Cohabitation avec les anciens colonisateurs

Les Lapons sont une population d’indigènes dont le nom internationalement utilisé est désormais Sami, terme issu de la forme scandinave de leur autodésignation : Sámi. L’aspect dénigrant de la racine « Lapp » (qui explique que Lapon ait été délaissé) a diverses explications : niais, haillons ? Comme pour le terme Esquimau – mangeur de viande crue, abandonné au profit d’Inuit – ce changement de vocabulaire a représenté, selon les spécialistes, le résultat du militantisme de ce peuple autochtone au cœur d’une région cohabitée en majorité par les descendants des colonisateurs.

Ingrid, enfant samie, 1907

Ingrid, enfant samie, 1907
Crédit photo : SaamiblogLicence Creative Commons

Combien sont-ils exactement ? Cent mille ou bien plus ? Ils seraient près de 40~000 en Norvège, moins de 3~000 en Russie.
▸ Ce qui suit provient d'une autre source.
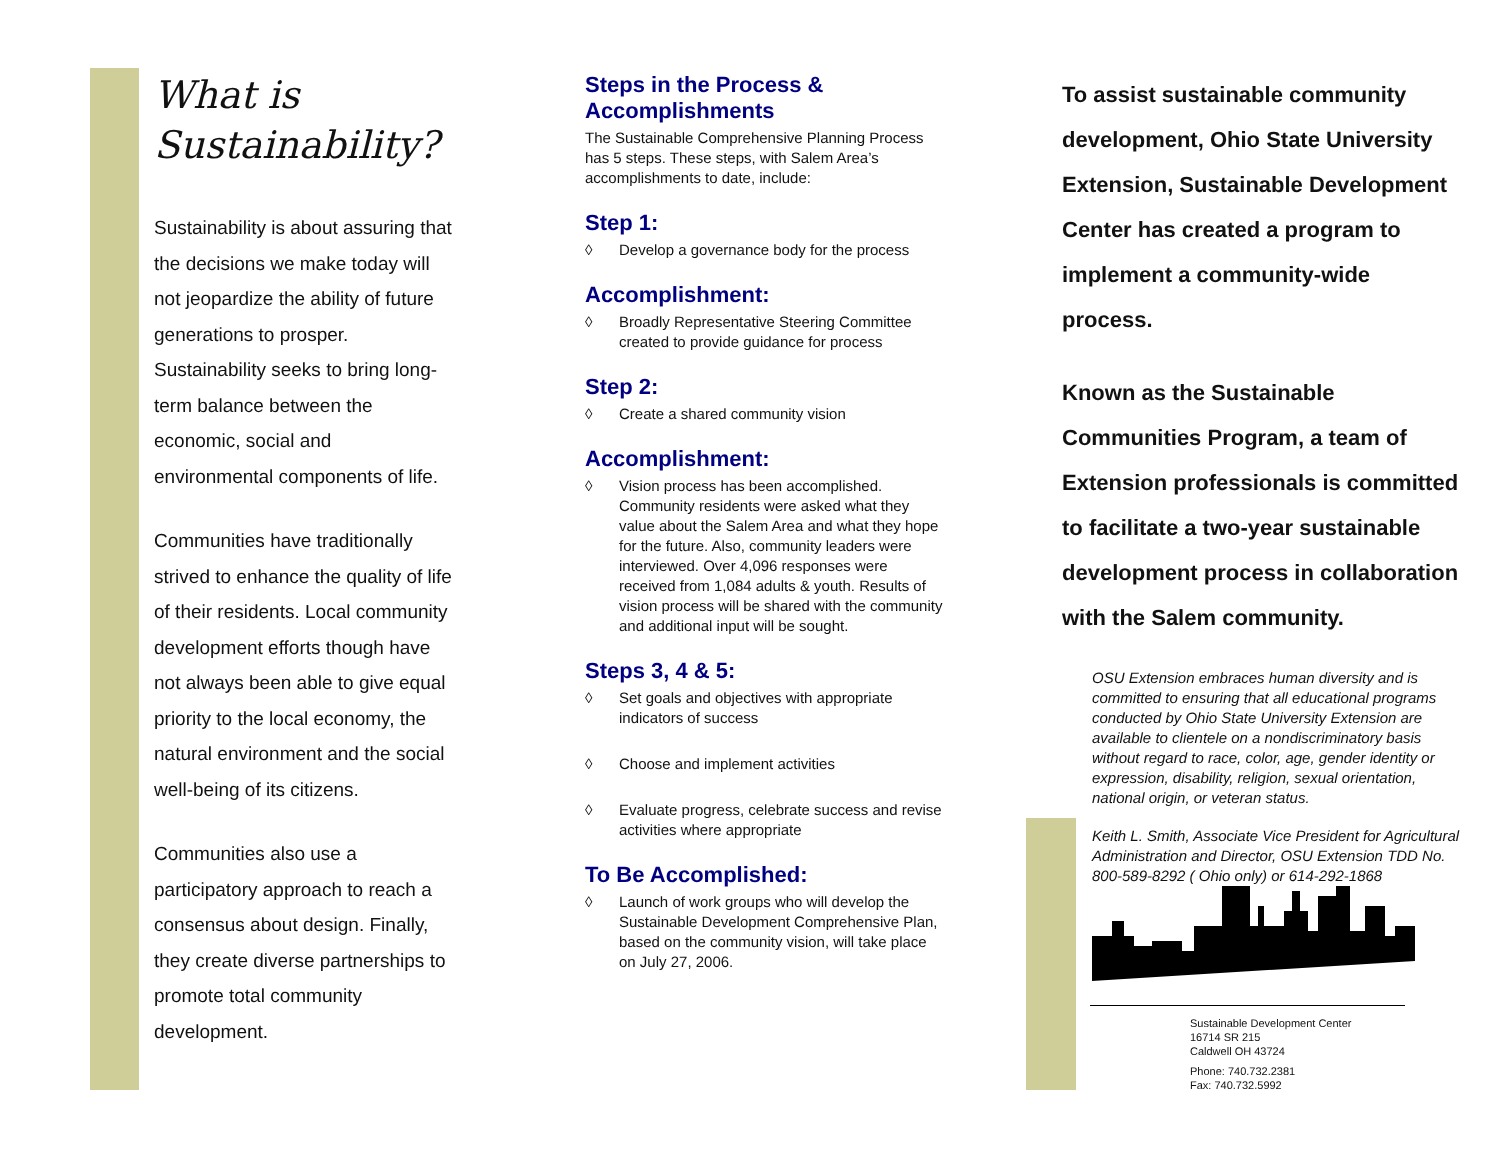What is Sustainability?
Sustainability is about assuring that the decisions we make today will not jeopardize the ability of future generations to prosper. Sustainability seeks to bring long-term balance between the economic, social and environmental components of life.
Communities have traditionally strived to enhance the quality of life of their residents. Local community development efforts though have not always been able to give equal priority to the local economy, the natural environment and the social well-being of its citizens.
Communities also use a participatory approach to reach a consensus about design. Finally, they create diverse partnerships to promote total community development.
Steps in the Process & Accomplishments
The Sustainable Comprehensive Planning Process has 5 steps. These steps, with Salem Area’s accomplishments to date, include:
Step 1:
◊ Develop a governance body for the process
Accomplishment:
◊ Broadly Representative Steering Committee created to provide guidance for process
Step 2:
◊ Create a shared community vision
Accomplishment:
◊ Vision process has been accomplished. Community residents were asked what they value about the Salem Area and what they hope for the future. Also, community leaders were interviewed. Over 4,096 responses were received from 1,084 adults & youth. Results of vision process will be shared with the community and additional input will be sought.
Steps 3, 4 & 5:
◊ Set goals and objectives with appropriate indicators of success
◊ Choose and implement activities
◊ Evaluate progress, celebrate success and revise activities where appropriate
To Be Accomplished:
◊ Launch of work groups who will develop the Sustainable Development Comprehensive Plan, based on the community vision, will take place on July 27, 2006.
To assist sustainable community development, Ohio State University Extension, Sustainable Development Center has created a program to implement a community-wide process.
Known as the Sustainable Communities Program, a team of Extension professionals is committed to facilitate a two-year sustainable development process in collaboration with the Salem community.
OSU Extension embraces human diversity and is committed to ensuring that all educational programs conducted by Ohio State University Extension are available to clientele on a nondiscriminatory basis without regard to race, color, age, gender identity or expression, disability, religion, sexual orientation, national origin, or veteran status.
Keith L. Smith, Associate Vice President for Agricultural Administration and Director, OSU Extension TDD No. 800-589-8292 ( Ohio only) or 614-292-1868
Sustainable Development Center
16714 SR 215
Caldwell OH 43724
Phone: 740.732.2381
Fax: 740.732.5992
Personne ne connaît leur nombre exact. On retrouve des traces de leur histoire dramatique dans le récit d’un viking, dès 890. Ils furent victimes de taxations et d’impositions de la part des premiers colonisateurs, puis de la politique d’assimilation voulue par les Etats nordiques. Après les inégalités et la ségrégation, entre Lapons éleveurs et Lapons démunis aux XIXe et XXe siècles, ils furent « reconnus » dans les années 1950. La dénonciation de toute tentative d’assimilation, la proclamation d’une autodétermination, telles sont les constantes retrouvées dans leurs déclarations communes successives depuis l’après-guerre. C’est le dernier grand peuple autochtone d’Europe, et il défend ses droits.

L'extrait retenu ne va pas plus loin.